MÔNICA FEIJÓ CANTA O FREVO DISSOCIADO DO PASSO

Cantora enfatiza melodias e letras de clássicos do gênero

Por José Teles


Mônica Feijó, ousadias no frevo


Alguns anos atrás, o maestro Spok suscitou críticas ao afirmar que o frevo que tocava com sua orquestra era para se ouvir sentado. Os guardiães da tradição do frevo demoraram a aceitar a Spokfrevo Orquestra. Muitos ainda são refratários ao frevo como música de concerto, apresentada em teatros, dissociada da dança, o passo. O que dirão de um álbum que estampa na capa o título Frevo Para Ouvir Deitado? Quinto disco de Mônica Feijó, Frevo Para Ouvir Deitado chega esta semana às plataformas de música por streaming, e às poucas lojas físicas que ainda persistem no Recife. O show do disco já está confirmado na programação do Janeiro de Grandes Espetáculos (no dia 16, no Teatro Apollo).

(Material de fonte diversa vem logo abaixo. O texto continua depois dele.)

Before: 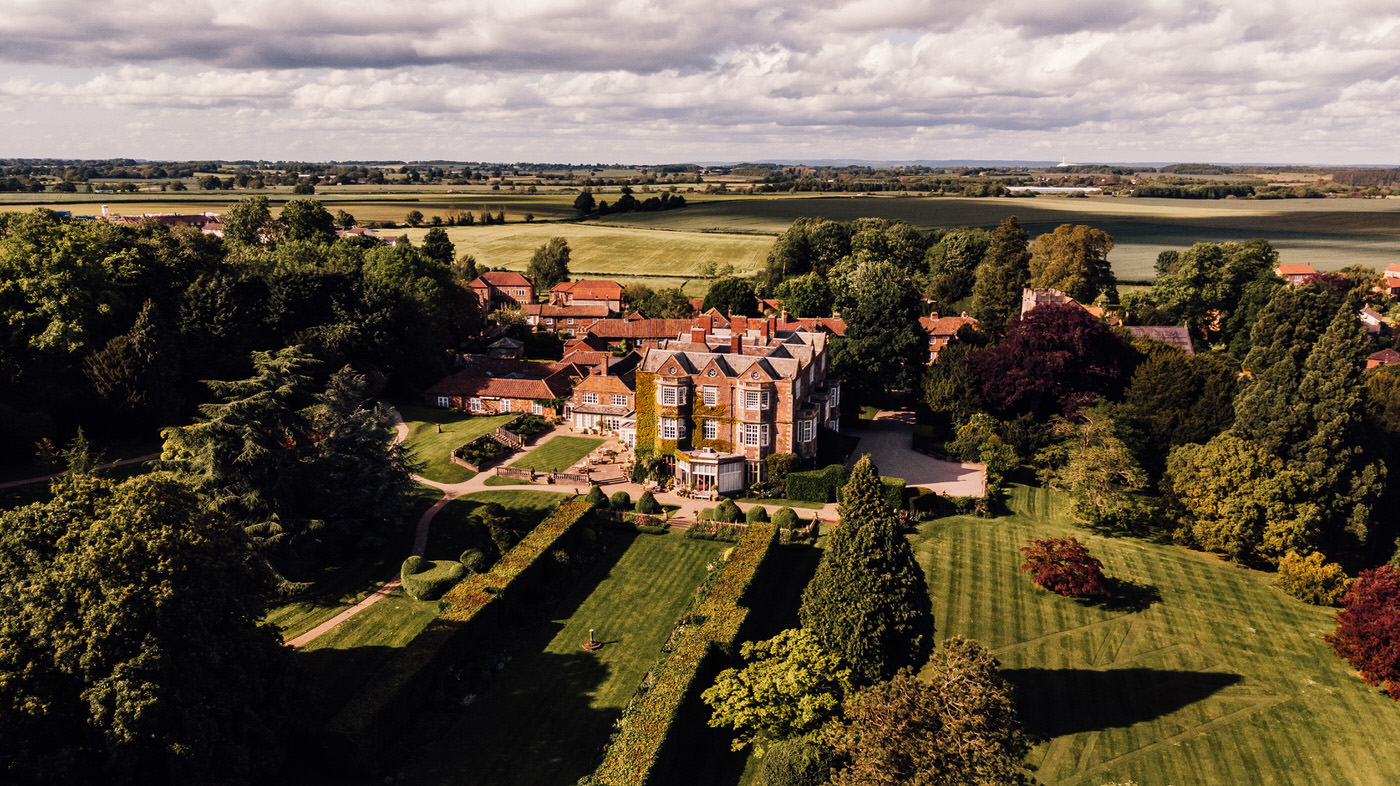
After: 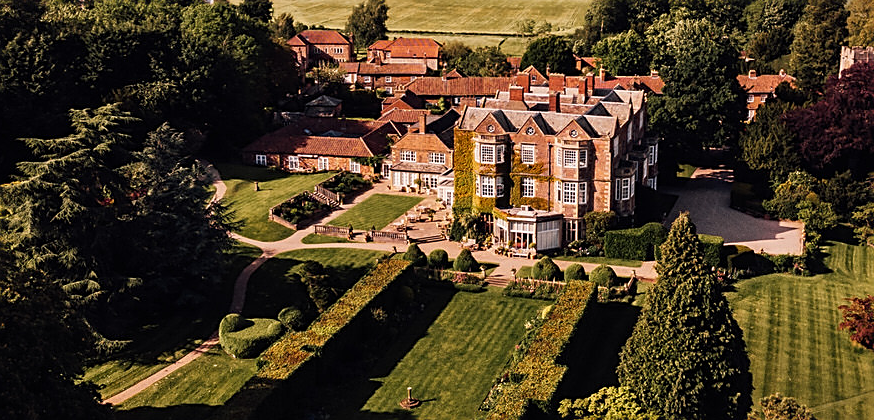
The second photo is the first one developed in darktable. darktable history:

“A ideia surgiu numa conversa entre amigos, com alguns tocando ou cantando. Cantei A Procura de Alguém, de Capiba, mas com um andamento diferente, bem mais lento. Comentamos que se poderia fazer um trabalho com aquela interpretação. Areia sugeriu que se chamasse Frevo Para Ouvir Deitado”, conta Mônica Feijó. Além da sugestão de batismo do projeto, o baixista Areia (que está morando em Portugal) fez quase todos os arranjos e tocou na banda que acompanhou Mônica Feijó na gravação do disco: Areia (contrabaixo), Rafael Marques (bandolim), Hugo Lins (violão e violão de sete cordas), de Julio César (acordeom).

Com exceção de Aurora de Amor, de Mauricio Cavalcanti e Romero Amorim, o repertório de Frevo Para Ouvir Deitado é de composições antigas, escritas entre às décadas de 30 e 60. A grande maioria é bastante conhecida, até óbvia, e foi esta a intenção, explica Mônica: “Se gravasse composições pouco conhecidas, não teria o mesmo efeito. Gravando, por exemplo, De Chapéu de Sol Aberto, de Capiba, o impacto será muito maior”. Ela diz que nas reinterpretações entrou não apenas a cantora, mas também a atriz, que despontou na sua carreira bem antes de se dedicar à música.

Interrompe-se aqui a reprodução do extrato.